Sentencing reports described the punishment as either life with parole possible after 25 years or a 30-year sentence with an 85% service requirement before parole. Both descriptions point to more than 25 years before any possible release review. The seven-year sentence for domestic assault runs at the same time as the murder sentences. No public report has indicated that Tyson received consecutive sentences for the three deaths, and no scheduled appeal hearing has been announced.

The hearing also showed the personal toll of the forensic findings. Johnson’s mother, Janette Perry, brought her daughter’s ashes to court. Perry said she wanted her daughter to hear Tyson accept the outcome. “I wanted her to see. I wanted her to hear him say guilty,” Perry said. “It wasn’t a jury that said he was guilty. He said he was guilty.” Her statement framed the plea as a moment of accountability, even though she said she wished Tyson would never leave prison.

Johnson had recently celebrated her 28th birthday. She was a mother of two surviving sons and was expecting twin boys when she died. The prosecution treated the unborn children as separate victims, a decision that shaped both the indictment and the plea. That approach meant the case carried three murder counts even though the shooting occurred in one home during one violent event. The charges reflected Missouri’s legal treatment of unborn victims in homicide prosecutions.

The evidence also became important beyond the courtroom because it countered a public claim often raised in domestic homicide cases. Tyson’s first account placed Johnson in a threatening posture. The autopsy placed gunshot wounds in her back and indicated some bullets traveled upward. Prosecutors said that combination weakened any argument that Johnson was advancing on Tyson. The public record does not explain every movement inside the room, but it does identify the evidence that led the defense to abandon the planned claim.

Johnson’s family has since attached her name to a proposed policy response.

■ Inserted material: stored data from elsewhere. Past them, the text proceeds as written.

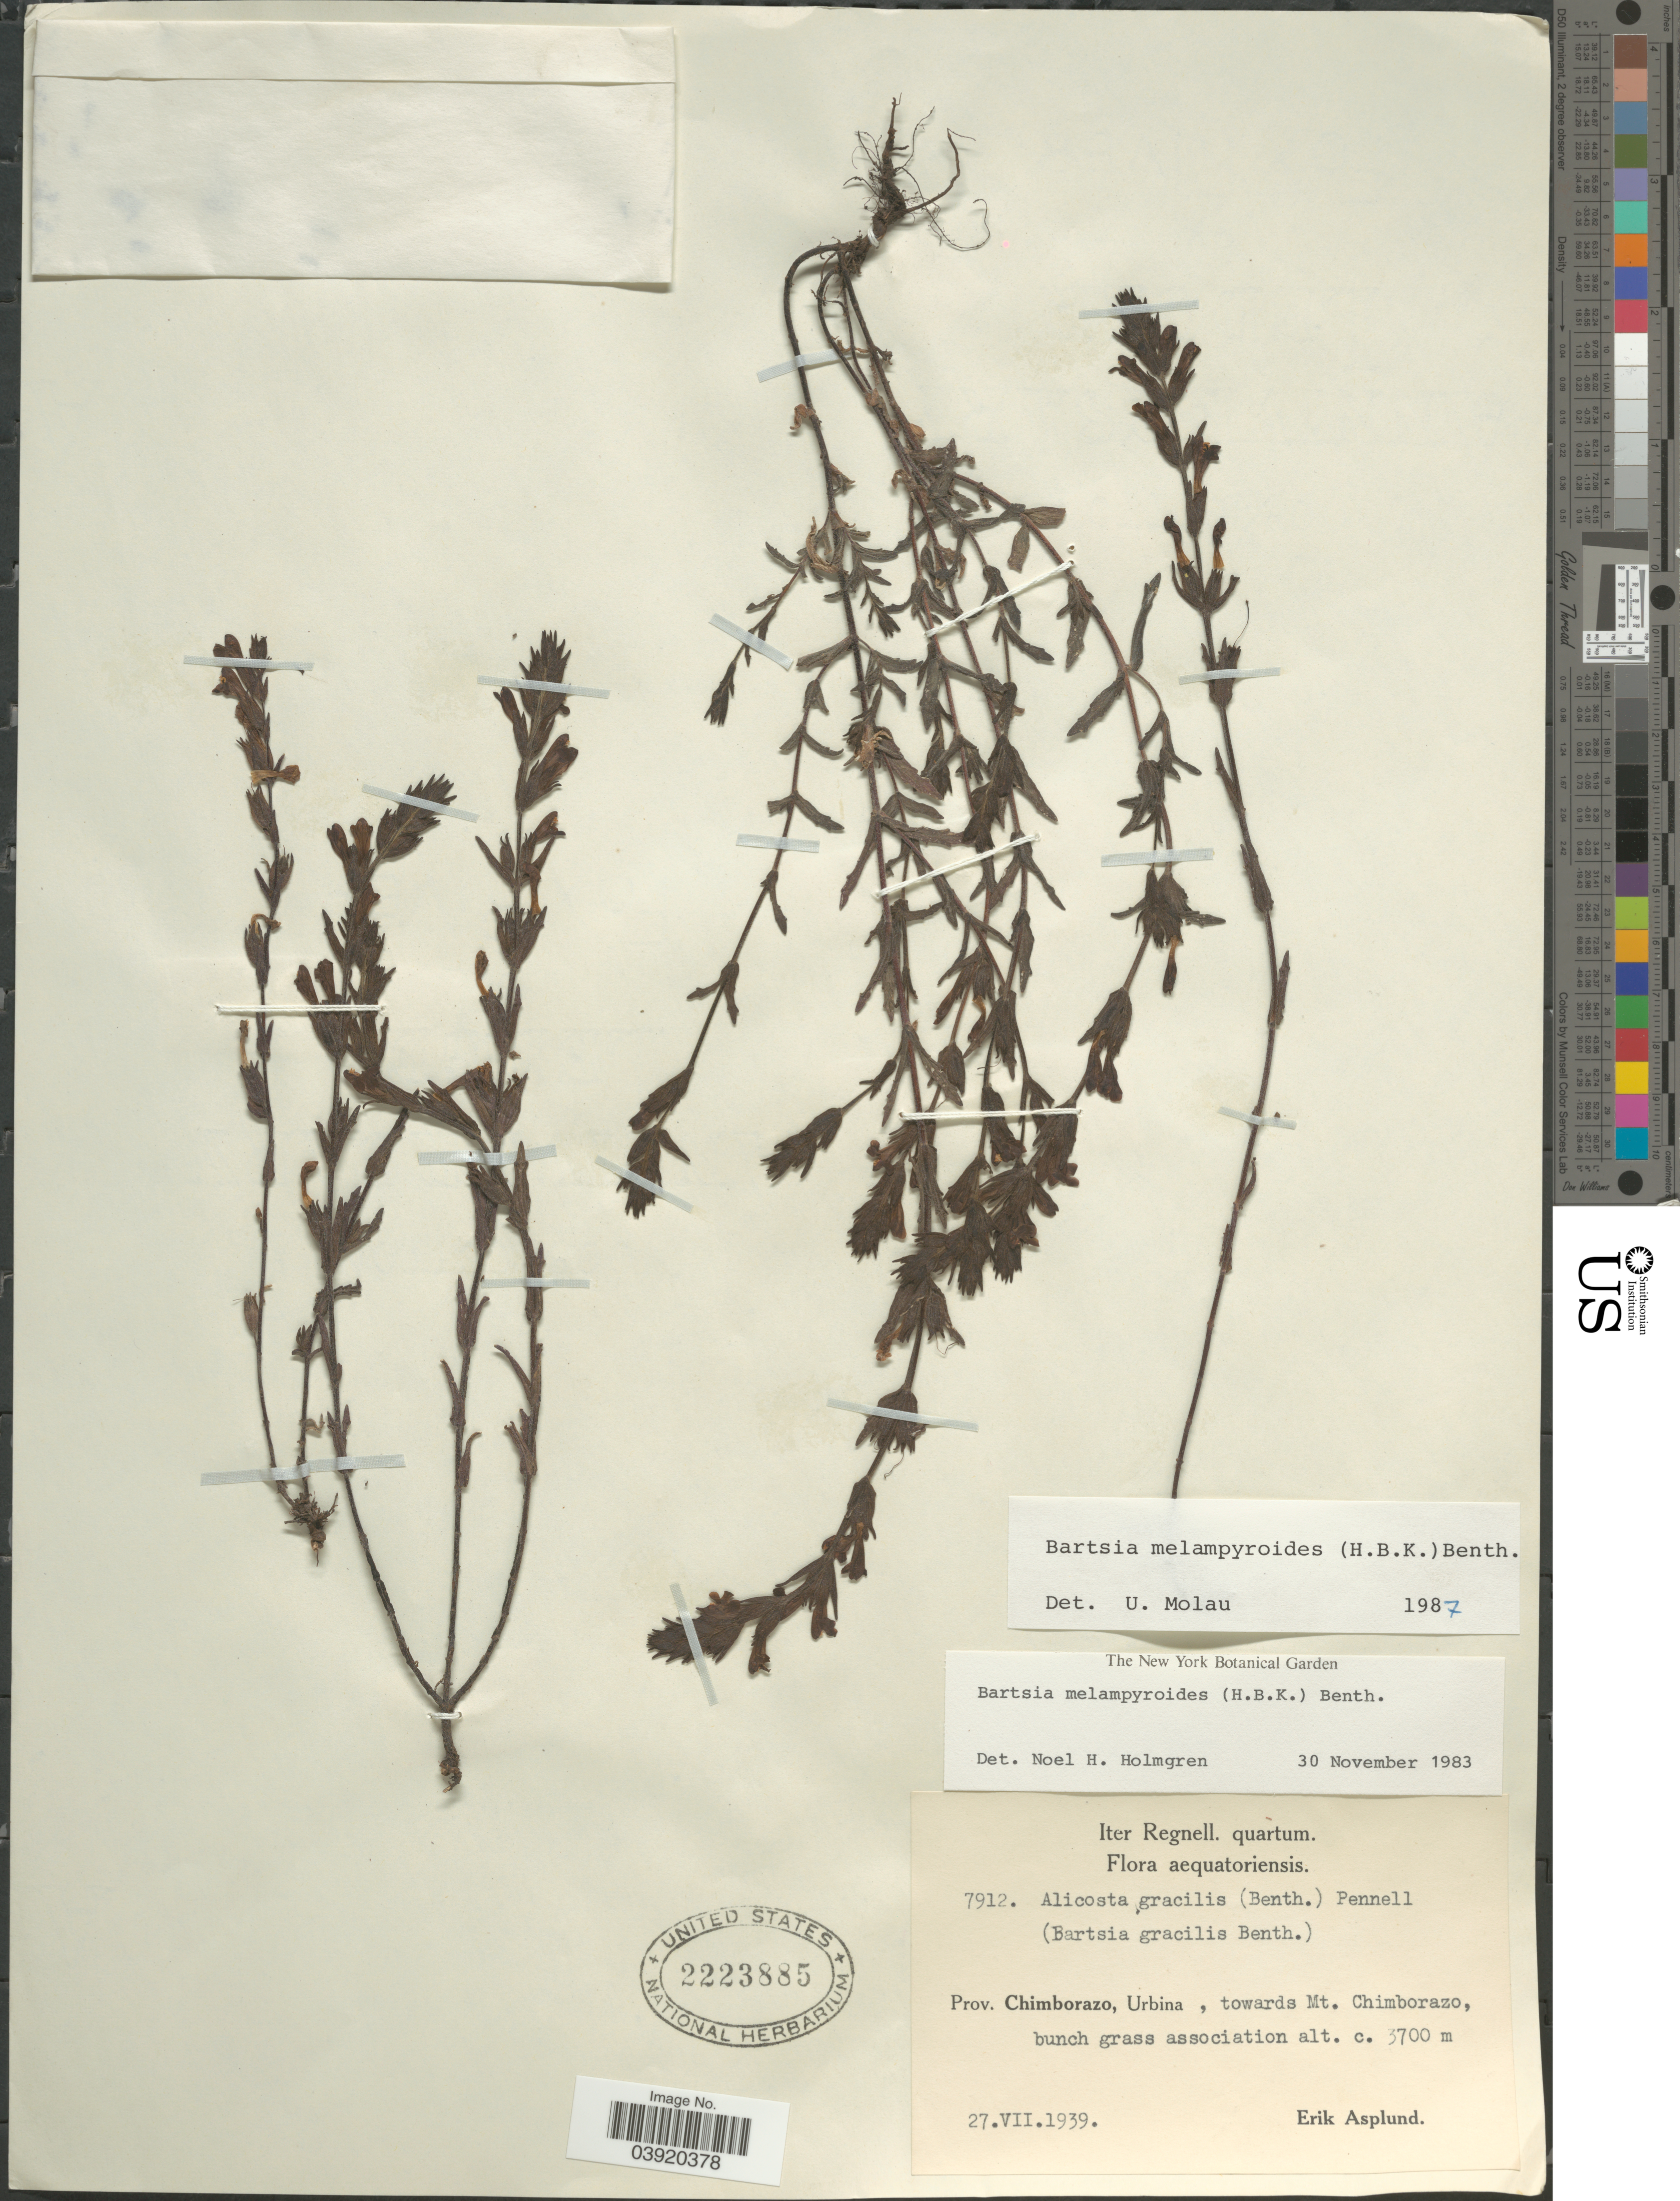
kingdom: Plantae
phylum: Tracheophyta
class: Magnoliopsida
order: Lamiales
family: Orobanchaceae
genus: Bartsia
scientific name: Bartsia melampyroides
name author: (Kunth) Benth.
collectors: E. Asplund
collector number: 7912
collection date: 1939-07-27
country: Ecuador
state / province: Chimborazo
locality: Urbina, towards Mt. Chimborazo.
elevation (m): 3700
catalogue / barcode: US 2223885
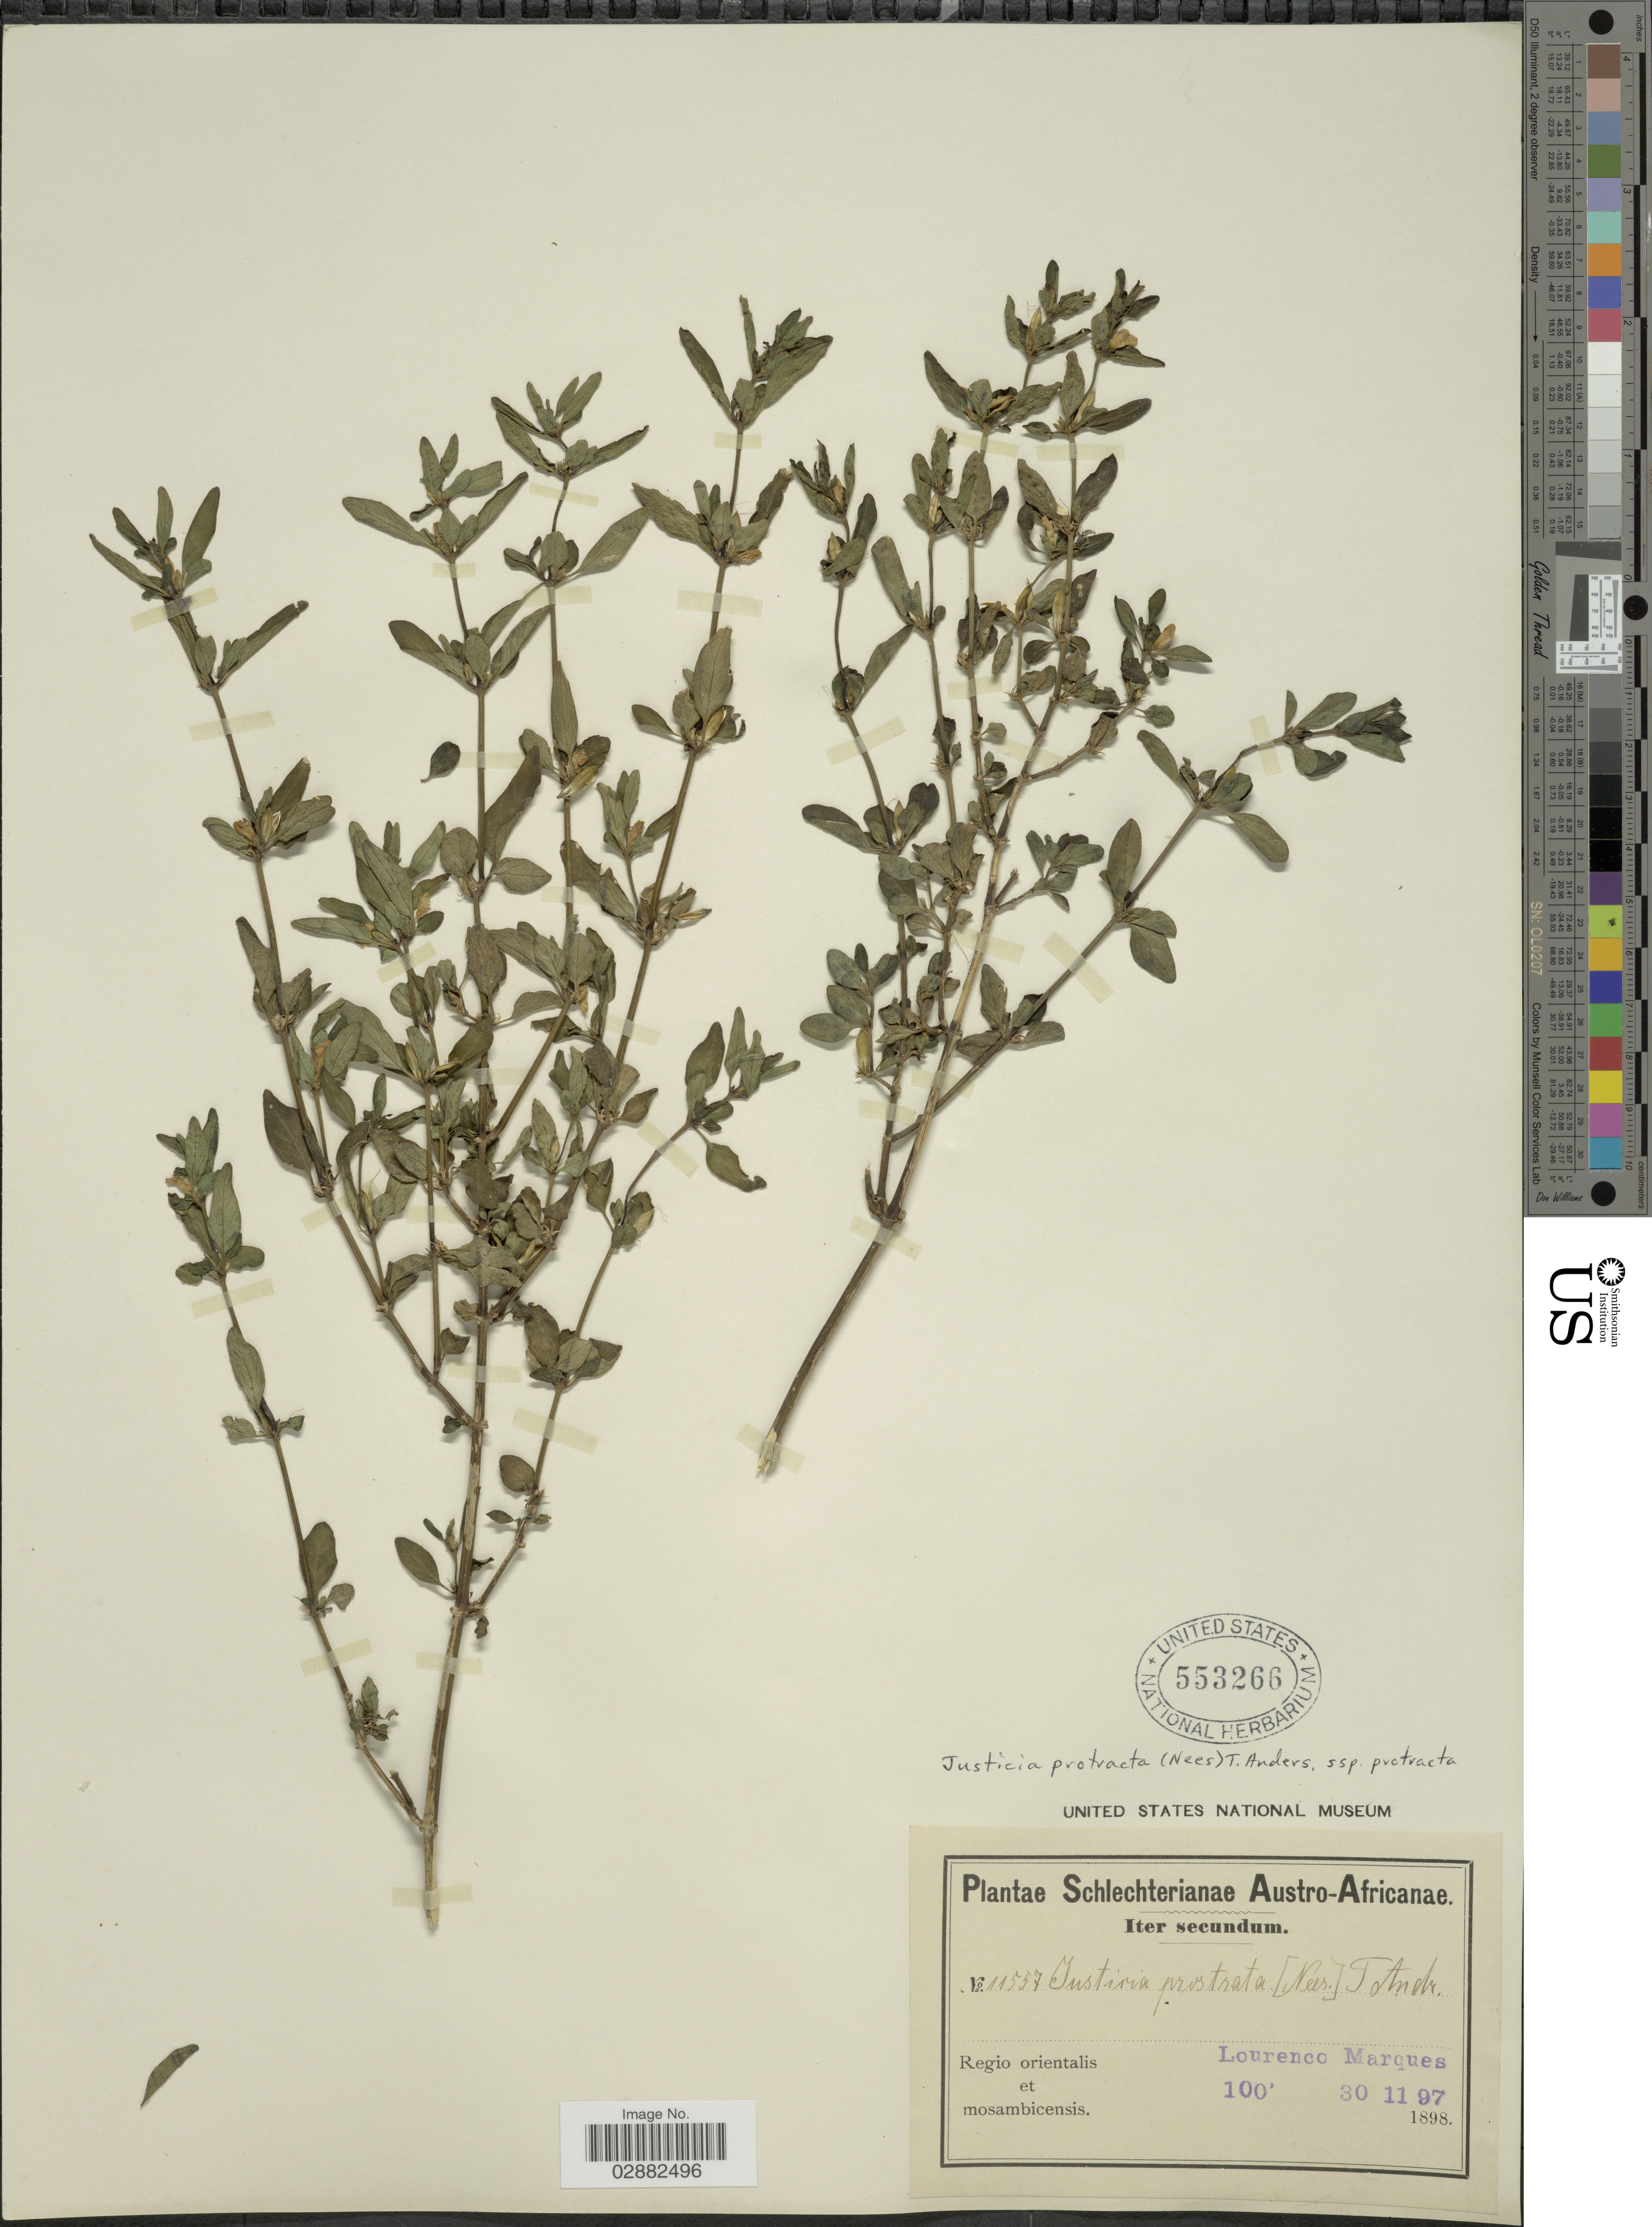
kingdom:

Relatives are advocating for “BreAnna’s Law,” a proposal described as a public registry for repeat domestic violence offenders. The effort remains outside the completed criminal case, and its next steps depend on whether lawmakers take up the proposal. Family members have said they want Johnson’s death to produce a public record that could alert others to repeated abuse allegations.

The murder case is now resolved in St. Charles County court, with Tyson sentenced and the self-defense claim left behind. The next milestone is not a trial but any future parole review, which would come only after he serves the required decades in prison.

Author note: Last updated July 7, 2026.